__Data provided__.
---*---

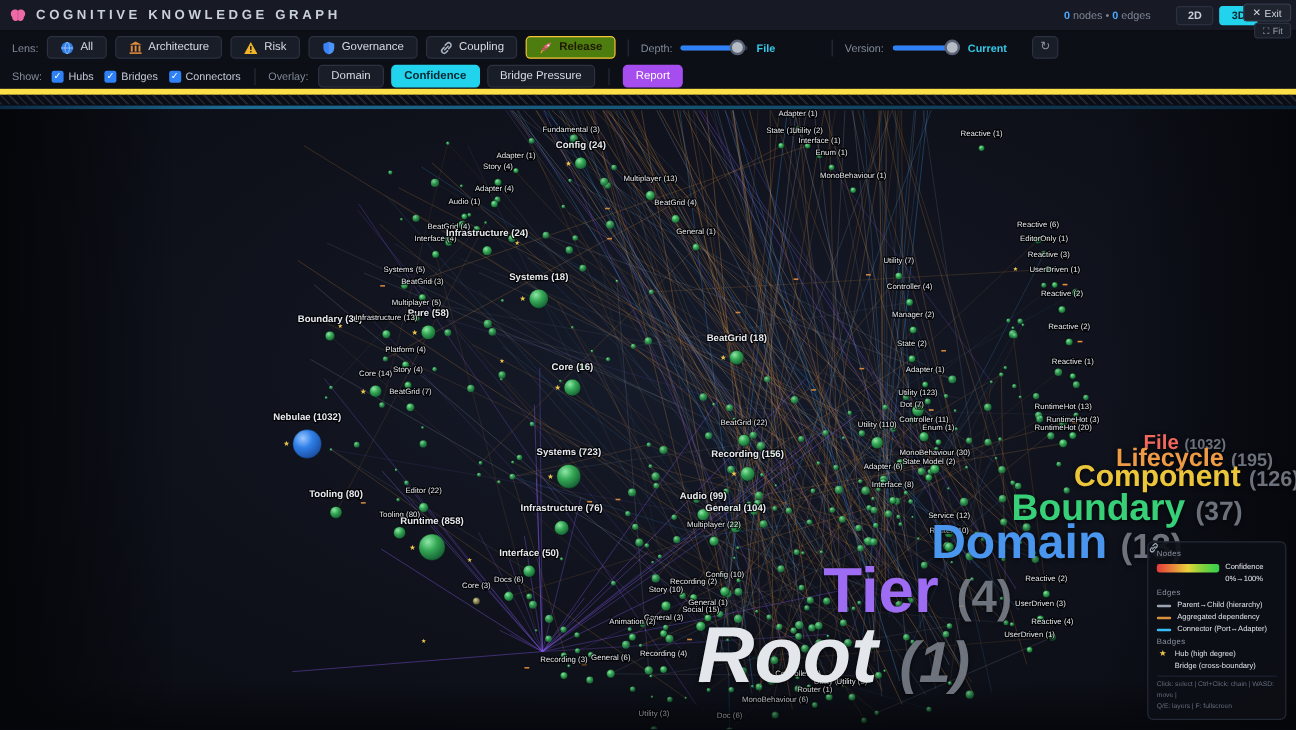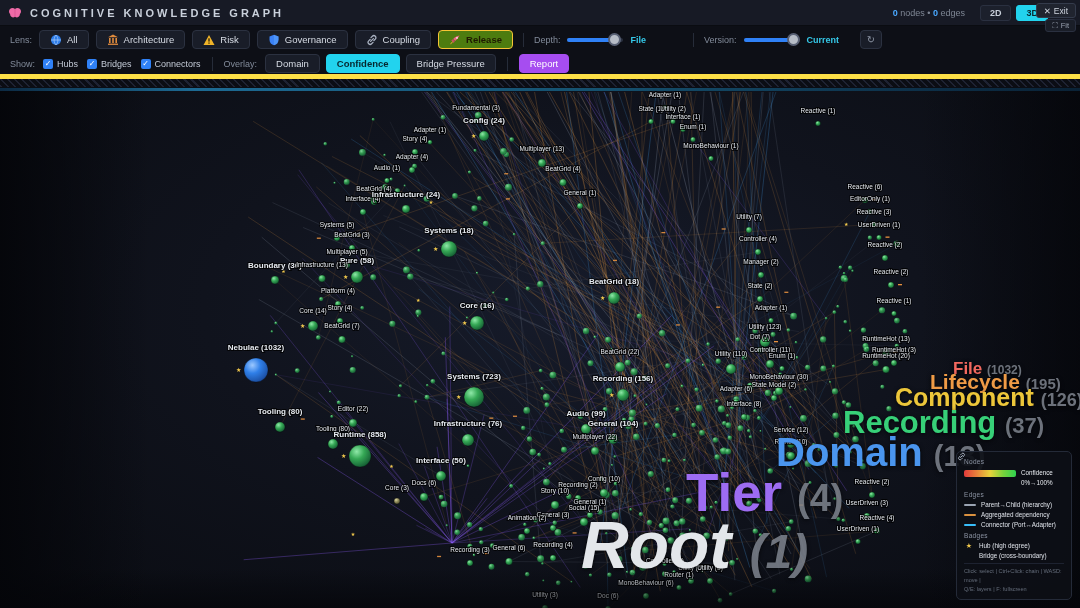--- a/index.html
+++ b/index.html
@@ -13,7 +13,7 @@
   .brand{display:flex;align-items:center;gap:8px;}
   .title{font-size:11px;font-weight:bold;letter-spacing:3px;color:#c9d0db;}
   .hspacer{flex:1;}
-  .stats{font-size:9px;color:#7e8694;margin-right:10px;}
+  .stats{font-size:9px;color:#7e8694;margin-right:16px;}
   .stats b{color:#4aa8ff;font-weight:bold;}
   .viewbtn{height:16px;padding:0 9px;border-radius:3px;background:#1c202c;border:1px solid #2a3040;
            color:#c7cdd8;font-size:9px;font-weight:bold;display:inline-flex;align-items:center;margin-left:5px;cursor:pointer;}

---*---

__Problem to solve__. Could you write out the records again exactly, without any of their pictures?

__Output of the exercise__.
--- a/index.html
+++ b/index.html
@@ -13,7 +13,7 @@
   .brand{display:flex;align-items:center;gap:8px;}
   .title{font-size:11px;font-weight:bold;letter-spacing:3px;color:#c9d0db;}
   .hspacer{flex:1;}
-  .stats{font-size:9px;color:#7e8694;margin-right:10px;}
+  .stats{font-size:9px;color:#7e8694;margin-right:16px;}
   .stats b{color:#4aa8ff;font-weight:bold;}
   .viewbtn{height:16px;padding:0 9px;border-radius:3px;background:#1c202c;border:1px solid #2a3040;
            color:#c7cdd8;font-size:9px;font-weight:bold;display:inline-flex;align-items:center;margin-left:5px;cursor:pointer;}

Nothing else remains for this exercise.